Текст для чтения ▸
####
15

[1] [2] [3]

«Графский, старинный польский дом. наверное, б. 100 лет, рога, старинная светлая плафонная живопись, маленькие комнаты для дворецких, плиты, переходы, экскременты на полу, еврейские мальчишки, рояль Стейнвей, диваны вскрыты до пружин, припомнить белые легкие и дубовые двери, французские письма 1820 г.».

О своем отношении к искусству Бабель рассказал в новелле «Ди Грассо». В Одессу приезжает актер из Сицилии. Он играет условно, может быть чрезмерно, но сила искусства такова, что злые становятся добрыми; жена барышника, выходя из театра, упрекает пристыженного мужа: «Босяк, теперь ты видишь, что такое любовь…»

Я помню появление «Конармии». Все были потрясены силой фантазии; говорили даже о фантастике. А между тем Бабель описал то, что видел. Об этом свидетельствует тетрадка, побывавшая в походе и пережившая автора.

Вот рассказ «Начальник конзапаса». «На огненном англоарабе подскакал к крыльцу Дьяков, бывший цирковой атлет, а ныне начальник конского запаса,- краснорожий, седоусый, в черном плаще и с серебряными лампасами вдоль красных шаровар». Далее Дьяков говорит крестьянину, что за коня он получит пятнадцать тысяч, а если бы конь был повеселее, то двадцать: «Ежели конь упал и подымается, то это - конь: ежели он, обратно сказать, не подымается, тогда это не конь». А вот запись в дневнике 13 июля 1920 года: «Начальник конского запаса Дьяков - феерическая картина, кр[асные] штаны с серебр [яными] лампасами, пояс с насечкой, ставрополец, фигура Аполлона, корот[кие] седые усы, сорок пять лет… был атлетом… о лошадях». 16 июля: «Приезжает Дьяков. Разговор короток: за такую-то лошадь можешь получить 15 т., за такую-то - 20 т. Ежели поднимется, значит, это лошадь».

Рассказ «Гедали»; в нем автор встречает старого еврея-старьевщика, который печально излагает свою философию: «Но поляк стрелял, мой ласковый пан, потому, что он - контрреволюция. Вы стреляете потому, что вы революция. А революция - это же удовольствие. И удовольствие не любит в доме сирот. Хорошие дела делает хороший человек… И я хочу Интернационала добрых людей, я хочу, чтобы каждую душу взяли на учет и дали бы ей паек по первой категории». Лавка Гедали описана так: «Диккенс, где была в тот вечер твоя тень? Ты увидел бы в этой лавке древностей золоченые туфли и корабельные канаты, старинный компас и чучело орла, охотничий винчестер с выгравированной датой «1810» и сломанную кастрюлю».

Запись в дневнике 3 июля 1920 года: «Маленький еврей философ. Невообразимая лавка - Диккенс, метлы и золотые туфли. Его философия: все говорят, что они воюют за правду, и все грабят».
####
(Позиции, перечисленные в наборе данных)

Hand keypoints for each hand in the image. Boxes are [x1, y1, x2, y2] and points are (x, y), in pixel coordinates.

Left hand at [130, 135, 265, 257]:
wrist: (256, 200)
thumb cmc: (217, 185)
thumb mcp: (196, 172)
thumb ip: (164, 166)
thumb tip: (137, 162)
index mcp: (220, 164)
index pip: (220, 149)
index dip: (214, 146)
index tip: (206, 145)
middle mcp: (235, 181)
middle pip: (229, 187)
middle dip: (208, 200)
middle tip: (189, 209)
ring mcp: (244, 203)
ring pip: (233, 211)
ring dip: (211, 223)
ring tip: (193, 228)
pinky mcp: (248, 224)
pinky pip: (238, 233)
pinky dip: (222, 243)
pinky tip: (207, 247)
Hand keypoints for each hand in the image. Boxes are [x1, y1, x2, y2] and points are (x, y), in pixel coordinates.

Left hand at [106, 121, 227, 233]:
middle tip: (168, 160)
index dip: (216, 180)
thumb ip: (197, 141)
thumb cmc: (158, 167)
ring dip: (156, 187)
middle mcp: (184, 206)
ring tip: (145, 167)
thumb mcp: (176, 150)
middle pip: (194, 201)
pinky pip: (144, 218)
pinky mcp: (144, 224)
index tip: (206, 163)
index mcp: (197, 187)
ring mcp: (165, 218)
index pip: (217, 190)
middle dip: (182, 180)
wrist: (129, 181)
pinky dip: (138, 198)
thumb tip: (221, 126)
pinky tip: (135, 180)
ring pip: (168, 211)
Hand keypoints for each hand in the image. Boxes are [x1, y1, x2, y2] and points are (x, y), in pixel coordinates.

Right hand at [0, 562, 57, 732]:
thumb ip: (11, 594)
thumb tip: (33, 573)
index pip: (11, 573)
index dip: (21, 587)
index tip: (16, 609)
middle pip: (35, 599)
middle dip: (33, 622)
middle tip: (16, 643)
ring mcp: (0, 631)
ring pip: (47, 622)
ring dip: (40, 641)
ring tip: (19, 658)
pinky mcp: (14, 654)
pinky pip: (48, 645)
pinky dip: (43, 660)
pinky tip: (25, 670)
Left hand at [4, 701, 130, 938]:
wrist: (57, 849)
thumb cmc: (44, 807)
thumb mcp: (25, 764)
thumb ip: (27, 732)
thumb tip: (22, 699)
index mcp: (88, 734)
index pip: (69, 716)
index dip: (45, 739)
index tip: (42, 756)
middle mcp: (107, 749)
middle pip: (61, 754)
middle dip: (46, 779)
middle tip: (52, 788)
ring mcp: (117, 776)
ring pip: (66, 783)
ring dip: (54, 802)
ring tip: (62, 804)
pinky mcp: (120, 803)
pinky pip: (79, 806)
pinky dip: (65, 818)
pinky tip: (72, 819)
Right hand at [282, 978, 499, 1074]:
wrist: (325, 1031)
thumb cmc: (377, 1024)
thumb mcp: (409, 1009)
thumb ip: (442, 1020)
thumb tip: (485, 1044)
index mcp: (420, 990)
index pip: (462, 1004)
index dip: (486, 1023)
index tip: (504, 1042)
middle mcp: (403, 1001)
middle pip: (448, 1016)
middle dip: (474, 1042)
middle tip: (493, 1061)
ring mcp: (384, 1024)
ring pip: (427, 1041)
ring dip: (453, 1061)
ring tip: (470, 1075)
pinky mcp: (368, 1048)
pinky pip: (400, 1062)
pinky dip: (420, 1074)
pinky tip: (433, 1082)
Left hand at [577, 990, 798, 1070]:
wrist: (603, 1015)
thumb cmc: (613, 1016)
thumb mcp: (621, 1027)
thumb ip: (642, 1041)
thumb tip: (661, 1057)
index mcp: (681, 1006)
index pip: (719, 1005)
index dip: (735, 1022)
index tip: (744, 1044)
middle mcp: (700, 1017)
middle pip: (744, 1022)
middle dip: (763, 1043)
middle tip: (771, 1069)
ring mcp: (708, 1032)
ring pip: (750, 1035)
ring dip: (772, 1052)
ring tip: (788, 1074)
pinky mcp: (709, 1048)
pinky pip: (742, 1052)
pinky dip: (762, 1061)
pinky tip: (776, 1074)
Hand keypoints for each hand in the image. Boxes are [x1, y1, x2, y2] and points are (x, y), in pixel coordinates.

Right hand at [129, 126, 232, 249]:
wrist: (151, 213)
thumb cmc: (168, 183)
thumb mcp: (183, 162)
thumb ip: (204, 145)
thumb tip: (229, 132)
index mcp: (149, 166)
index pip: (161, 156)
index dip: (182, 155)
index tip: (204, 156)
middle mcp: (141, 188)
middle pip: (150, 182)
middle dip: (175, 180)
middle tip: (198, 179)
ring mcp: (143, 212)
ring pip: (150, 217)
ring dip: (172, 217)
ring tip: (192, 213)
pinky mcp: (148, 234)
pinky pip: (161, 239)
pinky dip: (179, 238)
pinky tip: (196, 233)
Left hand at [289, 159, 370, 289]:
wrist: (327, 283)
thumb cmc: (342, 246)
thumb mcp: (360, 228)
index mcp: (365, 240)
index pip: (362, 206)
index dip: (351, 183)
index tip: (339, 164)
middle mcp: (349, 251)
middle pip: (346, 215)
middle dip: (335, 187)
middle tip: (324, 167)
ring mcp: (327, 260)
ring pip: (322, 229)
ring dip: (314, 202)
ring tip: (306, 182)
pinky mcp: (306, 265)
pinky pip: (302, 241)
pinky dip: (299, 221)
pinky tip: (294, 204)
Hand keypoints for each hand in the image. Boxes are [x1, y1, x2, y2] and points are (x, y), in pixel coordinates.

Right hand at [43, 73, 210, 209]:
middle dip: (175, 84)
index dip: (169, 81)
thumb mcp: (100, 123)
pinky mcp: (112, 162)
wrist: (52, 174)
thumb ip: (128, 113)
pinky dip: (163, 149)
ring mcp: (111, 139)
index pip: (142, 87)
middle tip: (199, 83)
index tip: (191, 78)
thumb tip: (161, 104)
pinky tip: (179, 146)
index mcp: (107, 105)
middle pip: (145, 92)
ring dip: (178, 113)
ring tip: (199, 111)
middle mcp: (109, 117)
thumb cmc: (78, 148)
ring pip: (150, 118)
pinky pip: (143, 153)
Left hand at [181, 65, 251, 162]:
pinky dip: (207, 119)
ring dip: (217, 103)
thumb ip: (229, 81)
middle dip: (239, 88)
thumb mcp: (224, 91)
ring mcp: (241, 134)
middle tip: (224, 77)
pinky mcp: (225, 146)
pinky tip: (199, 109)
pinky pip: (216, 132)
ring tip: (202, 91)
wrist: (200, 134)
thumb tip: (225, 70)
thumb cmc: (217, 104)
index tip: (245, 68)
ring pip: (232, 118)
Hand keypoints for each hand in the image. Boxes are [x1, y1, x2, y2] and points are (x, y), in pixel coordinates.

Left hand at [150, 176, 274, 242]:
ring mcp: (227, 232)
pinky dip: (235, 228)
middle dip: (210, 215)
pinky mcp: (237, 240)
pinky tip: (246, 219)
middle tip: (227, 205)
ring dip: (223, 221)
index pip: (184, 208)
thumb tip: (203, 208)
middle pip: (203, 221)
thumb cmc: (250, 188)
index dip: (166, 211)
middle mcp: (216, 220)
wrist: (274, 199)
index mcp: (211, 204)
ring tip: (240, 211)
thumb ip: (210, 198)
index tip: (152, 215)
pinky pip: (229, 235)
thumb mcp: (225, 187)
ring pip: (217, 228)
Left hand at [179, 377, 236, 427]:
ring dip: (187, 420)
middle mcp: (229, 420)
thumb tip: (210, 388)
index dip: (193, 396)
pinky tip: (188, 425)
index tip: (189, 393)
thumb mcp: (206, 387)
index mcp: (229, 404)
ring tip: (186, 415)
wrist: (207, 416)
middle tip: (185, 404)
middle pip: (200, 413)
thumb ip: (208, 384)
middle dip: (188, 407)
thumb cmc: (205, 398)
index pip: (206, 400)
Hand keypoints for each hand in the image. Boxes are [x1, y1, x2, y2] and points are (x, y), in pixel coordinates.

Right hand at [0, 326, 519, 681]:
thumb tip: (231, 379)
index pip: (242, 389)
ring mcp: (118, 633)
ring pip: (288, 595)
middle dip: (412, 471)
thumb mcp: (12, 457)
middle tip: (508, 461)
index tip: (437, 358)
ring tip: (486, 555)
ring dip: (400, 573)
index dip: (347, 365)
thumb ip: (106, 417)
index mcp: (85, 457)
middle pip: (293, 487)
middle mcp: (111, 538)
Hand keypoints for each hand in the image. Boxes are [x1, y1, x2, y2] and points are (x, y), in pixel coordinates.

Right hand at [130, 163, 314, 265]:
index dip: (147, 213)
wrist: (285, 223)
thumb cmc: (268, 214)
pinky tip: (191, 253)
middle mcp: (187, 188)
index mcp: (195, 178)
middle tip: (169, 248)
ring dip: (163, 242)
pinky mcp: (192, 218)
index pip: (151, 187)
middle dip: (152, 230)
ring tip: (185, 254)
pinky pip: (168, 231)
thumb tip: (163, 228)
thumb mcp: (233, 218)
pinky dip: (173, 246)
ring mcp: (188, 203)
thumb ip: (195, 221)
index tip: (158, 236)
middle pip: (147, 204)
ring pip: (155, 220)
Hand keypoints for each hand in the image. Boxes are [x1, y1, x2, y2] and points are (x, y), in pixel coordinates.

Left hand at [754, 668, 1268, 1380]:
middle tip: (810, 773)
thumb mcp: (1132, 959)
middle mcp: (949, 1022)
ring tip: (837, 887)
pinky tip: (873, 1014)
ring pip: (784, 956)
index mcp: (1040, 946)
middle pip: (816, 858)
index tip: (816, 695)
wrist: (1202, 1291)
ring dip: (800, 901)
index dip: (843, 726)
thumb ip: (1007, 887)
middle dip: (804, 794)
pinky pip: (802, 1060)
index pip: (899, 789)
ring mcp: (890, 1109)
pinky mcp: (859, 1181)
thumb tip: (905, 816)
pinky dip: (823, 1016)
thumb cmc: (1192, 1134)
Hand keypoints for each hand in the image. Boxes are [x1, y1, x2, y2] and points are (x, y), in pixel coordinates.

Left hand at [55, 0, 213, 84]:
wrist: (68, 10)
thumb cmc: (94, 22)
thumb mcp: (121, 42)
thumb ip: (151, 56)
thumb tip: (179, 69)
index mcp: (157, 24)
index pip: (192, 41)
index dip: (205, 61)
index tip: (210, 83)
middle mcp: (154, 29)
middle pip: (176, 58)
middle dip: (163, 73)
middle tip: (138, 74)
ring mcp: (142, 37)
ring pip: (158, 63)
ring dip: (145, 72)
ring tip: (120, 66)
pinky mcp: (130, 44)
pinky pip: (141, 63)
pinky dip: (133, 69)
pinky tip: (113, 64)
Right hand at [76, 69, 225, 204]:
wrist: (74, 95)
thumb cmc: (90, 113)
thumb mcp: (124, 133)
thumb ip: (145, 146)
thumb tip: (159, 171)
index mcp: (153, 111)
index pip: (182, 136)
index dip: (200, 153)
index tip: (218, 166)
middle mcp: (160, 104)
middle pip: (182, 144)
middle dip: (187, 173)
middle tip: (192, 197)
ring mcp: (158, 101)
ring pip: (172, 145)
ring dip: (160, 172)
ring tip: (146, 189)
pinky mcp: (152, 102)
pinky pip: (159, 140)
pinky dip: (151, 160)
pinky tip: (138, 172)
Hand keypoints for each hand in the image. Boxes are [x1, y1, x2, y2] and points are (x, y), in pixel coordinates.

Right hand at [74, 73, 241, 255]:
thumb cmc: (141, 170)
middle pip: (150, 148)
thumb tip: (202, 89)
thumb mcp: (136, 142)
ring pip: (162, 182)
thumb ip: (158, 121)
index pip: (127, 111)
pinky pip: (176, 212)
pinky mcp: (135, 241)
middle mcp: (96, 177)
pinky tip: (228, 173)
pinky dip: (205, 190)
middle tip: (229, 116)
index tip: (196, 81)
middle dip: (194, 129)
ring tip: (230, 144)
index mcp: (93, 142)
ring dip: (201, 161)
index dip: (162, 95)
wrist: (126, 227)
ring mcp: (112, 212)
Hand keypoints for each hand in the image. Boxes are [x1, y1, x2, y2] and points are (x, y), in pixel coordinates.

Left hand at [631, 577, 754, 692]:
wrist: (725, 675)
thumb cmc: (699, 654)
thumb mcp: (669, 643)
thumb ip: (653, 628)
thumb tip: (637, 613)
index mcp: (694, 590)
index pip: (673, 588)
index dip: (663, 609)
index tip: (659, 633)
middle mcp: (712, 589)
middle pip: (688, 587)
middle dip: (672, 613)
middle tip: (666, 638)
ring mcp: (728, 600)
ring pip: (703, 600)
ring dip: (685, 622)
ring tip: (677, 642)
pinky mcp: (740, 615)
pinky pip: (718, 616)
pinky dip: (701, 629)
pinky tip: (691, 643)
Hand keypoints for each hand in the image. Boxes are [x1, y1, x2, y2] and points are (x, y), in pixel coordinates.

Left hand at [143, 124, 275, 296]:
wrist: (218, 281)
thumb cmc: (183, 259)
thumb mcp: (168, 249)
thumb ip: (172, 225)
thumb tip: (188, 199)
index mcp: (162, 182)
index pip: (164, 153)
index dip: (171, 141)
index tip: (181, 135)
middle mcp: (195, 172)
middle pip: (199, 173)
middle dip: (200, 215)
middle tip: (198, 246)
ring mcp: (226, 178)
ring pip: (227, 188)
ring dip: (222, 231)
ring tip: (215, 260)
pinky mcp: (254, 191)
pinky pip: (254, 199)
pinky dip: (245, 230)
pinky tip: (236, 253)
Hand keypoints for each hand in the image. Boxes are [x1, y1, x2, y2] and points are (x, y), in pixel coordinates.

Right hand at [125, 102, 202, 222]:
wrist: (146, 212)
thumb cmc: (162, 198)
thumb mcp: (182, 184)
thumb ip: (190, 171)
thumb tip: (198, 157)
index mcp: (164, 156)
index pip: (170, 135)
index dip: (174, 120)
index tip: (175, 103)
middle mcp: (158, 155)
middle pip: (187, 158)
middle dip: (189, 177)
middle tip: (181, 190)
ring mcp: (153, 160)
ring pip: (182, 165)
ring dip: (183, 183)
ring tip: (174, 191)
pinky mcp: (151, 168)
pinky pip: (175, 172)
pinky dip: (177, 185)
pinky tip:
####
Формулировка задания ▸ Воспроизведите фрагмент текста о Бабеле от «О своем отношении» до «и пережившая автора.», поменяв «Бабель» на «писатель».

Решение задачи ▸
О своем отношении к искусству писатель рассказал в новелле «Ди Грассо». В Одессу приезжает актер из Сицилии. Он играет условно, может быть чрезмерно, но сила искусства такова, что злые становятся добрыми; жена барышника, выходя из театра, упрекает пристыженного мужа: «Босяк, теперь ты видишь, что такое любовь…»

Я помню появление «Конармии». Все были потрясены силой фантазии; говорили даже о фантастике. А между тем писатель описал то, что видел. Об этом свидетельствует тетрадка, побывавшая в походе и пережившая автора.